Two high school seniors turned their backs on ‘fairness’ at state championships – and officials weren’t having it
The dramatic moment two Oregon high school girls stepped OFF the medal podium rather than share it with a transgender athlete has erupted into a national controversy after officials allegedly ordered them to “get out of the photo” entirely.
Alexa Anderson, 18, from Tigard High School, and Reese Eckard, also a senior from Sherwood High School, made headlines Saturday when they staged a silent protest at the Oregon state track and field championships – refusing to stand alongside a biological male competing in the girls’ high jump event.
But what happened next has sparked even greater outrage.
“We stepped off the podium in protest and, as you can see, the official kind of told us ‘hey, go over there, if you’re not going to participate, get out of the photos,'” Anderson revealed in an exclusive interview on Fox News‘ “The Ingraham Angle” Monday night.
The teen athlete, who finished third in the competition, claims officials didn’t just ask them to step aside – they demanded the protesting girls be completely erased from the official championship photos.
“They asked us to move away from the medal stand, so when they took the photos, we weren’t even in it at all.”
‘Someone has to say this isn’t right’
The viral footage shows Anderson and Eckard stepping down from their respective podium positions – third and fourth place – and turning their backs as a trans athlete who represented Ida B. Wells High School stood to receive a fifth-place medal.
The footage then showed an official confront the two young women, and gesture for them to move away.
In a powerful statement that’s resonating with female athletes nationwide, Anderson made her position crystal clear:
We didn’t refuse to stand on the podium out of hate. We did it because someone has to say this isn’t right. In order to protect the integrity and fairness of girls sports we must stand up for what is right,” she told Fox News Digital.
The transgender athlete at the center of the controversy previously competed in the boys’ category in 2023 and 2024, according to reports. The athlete, who now goes by Liaa Rose, competed in the boys’ category in 2023 when he went by the name Zachary before transitioning to girls’ competition this year.
Trump’s ‘war on women’s sports is over’ declaration
The Oregon controversy comes at a pivotal moment, just months after President Trump signed his landmark “Keeping Men Out of Women’s Sports” executive order in February.
With this executive order, the war on women’s sports is over,” Trump declared during a White House ceremony on February 5, surrounded by female athletes and advocates including former University of Kentucky swimmer Riley Gaines.
The sweeping order will direct federal agencies, including the Department of Justice, to interpret federal Title IX rules as prohibiting the participation of transgender girls and women in female sports categories. Schools that don’t comply risk losing federal funding entirely.
Female athletes have lost nearly 900 medals to men competing against them in women’s sporting categories,” according to a White House fact sheet on the order.
‘Taking away opportunities from hardworking women’
Anderson didn’t mince words about why she felt compelled to take a stand, even if it meant being excluded from her own championship photos.
It’s unfair because biological males and biological females compete at such different levels that letting a biological male into our competition is taking up space and opportunities from all these hardworking women, the girl in ninth who should have came in eighth and had that podium spot taken away from her, as well as many others,” she explained.
The Oregon School Activities Association has not yet responded to requests for comment about the officials’ handling of the protest.
Growing trend of athletic activism
Anderson and Eckard aren’t alone in their stance. Girls and women making symbolic gestures to protest trans inclusion in sports has become a growing trend in 2025.
Just weeks earlier in California, Reese Hogan of Crean Lutheran High School stepped from the second-place spot onto the first-place medal podium after her trans opponent, AB Hernandez stepped down from it.
And in April, footage of women’s fencer Stephanie Turner kneeling to protest a trans opponent at a competition in Maryland, and subsequently getting punished for it, went viral.

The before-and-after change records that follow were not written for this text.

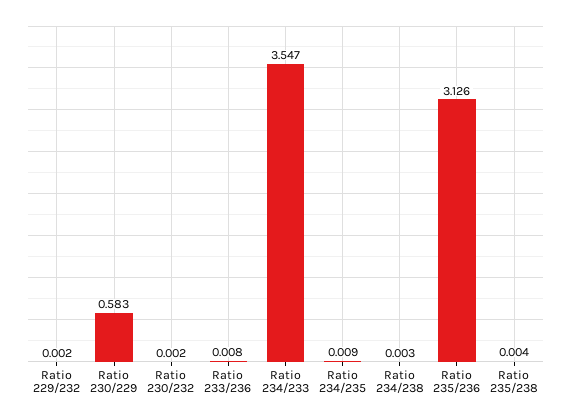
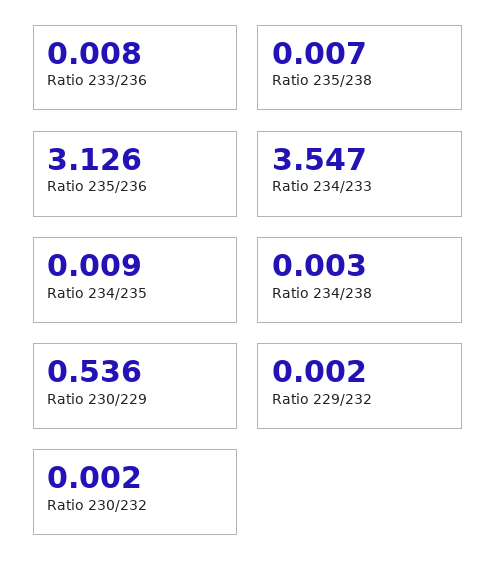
  {
    "Ratio 229/232": 0.002,
-   "Ratio 230/229": 0.583,
+   "Ratio 230/229": 0.536,
    "Ratio 230/232": 0.002,
    "Ratio 233/236": 0.008,
    "Ratio 234/233": 3.547,
    "Ratio 234/235": 0.009,
    "Ratio 234/238": 0.003,
    "Ratio 235/236": 3.126,
-   "Ratio 235/238": 0.004
+   "Ratio 235/238": 0.007
  }

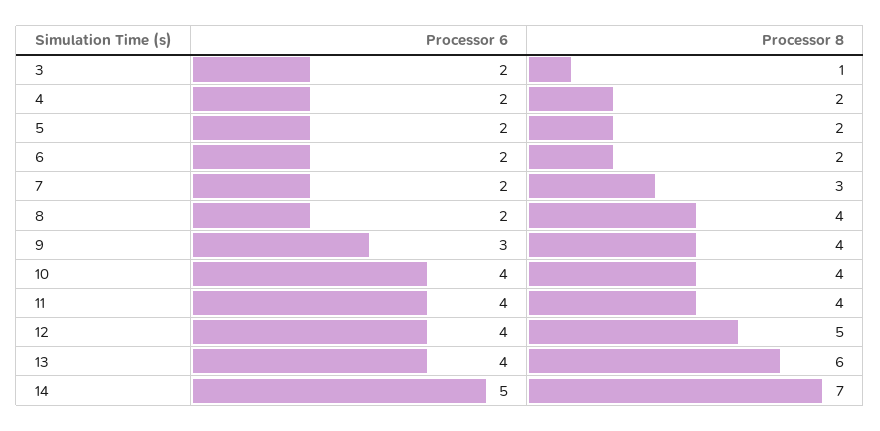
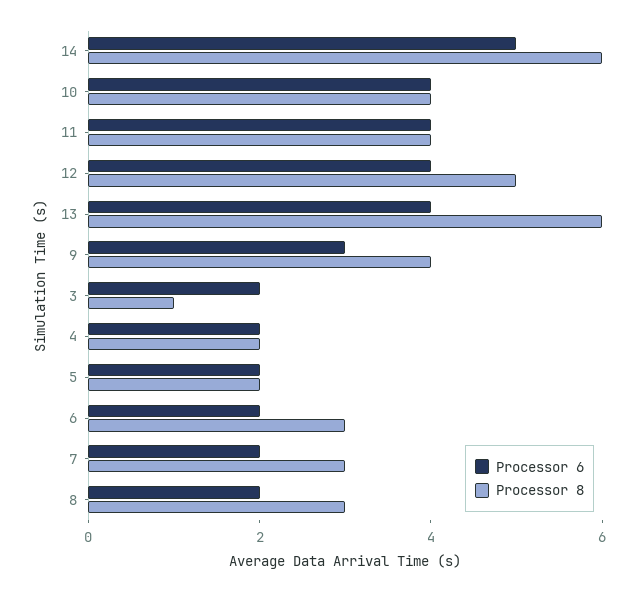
  {
    "Processor 6": {
      "3": 2,
      "4": 2,
      "5": 2,
      "6": 2,
      "7": 2,
      "8": 2,
      "9": 3,
      "10": 4,
      "11": 4,
      "12": 4,
      "13": 4,
      "14": 5
    },
    "Processor 8": {
      "3": 1,
      "4": 2,
      "5": 2,
-     "6": 2,
+     "6": 3,
      "7": 3,
-     "8": 4,
+     "8": 3,
      "9": 4,
      "10": 4,
      "11": 4,
      "12": 5,
      "13": 6,
-     "14": 7
+     "14": 6
    }
  }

‘Every girl deserves a fair shot’
Legal advocates are now rallying behind the Oregon teens. Every girl deserves a fair shot – on the field, on the podium, and in life,” said Jessica Hart Steinmann, executive general counsel of the America First Policy Institute.
When state institutions knowingly force young women to compete against biological males, they’re violating federal law and sending a devastating message to female athletes across the country.
The Department of Justice has already launched lawsuits against states defying Trump’s executive order, with Maine being the first target. The president has suggested federal funding could be paused for states that continue to allow biological males in female sports.
The bottom line
What started as two teenagers’ silent protest has exploded into a national debate about fairness, opportunity, and who gets to define women’s sports.
For Anderson and Eckard, being erased from their own championship photos was apparently a price worth paying to make their point.
As Anderson put it: Someone has to say this isn’t right.
And increasingly, female athletes across America are doing just that – even if it means standing alone, off the podium, out of the picture frame entirely.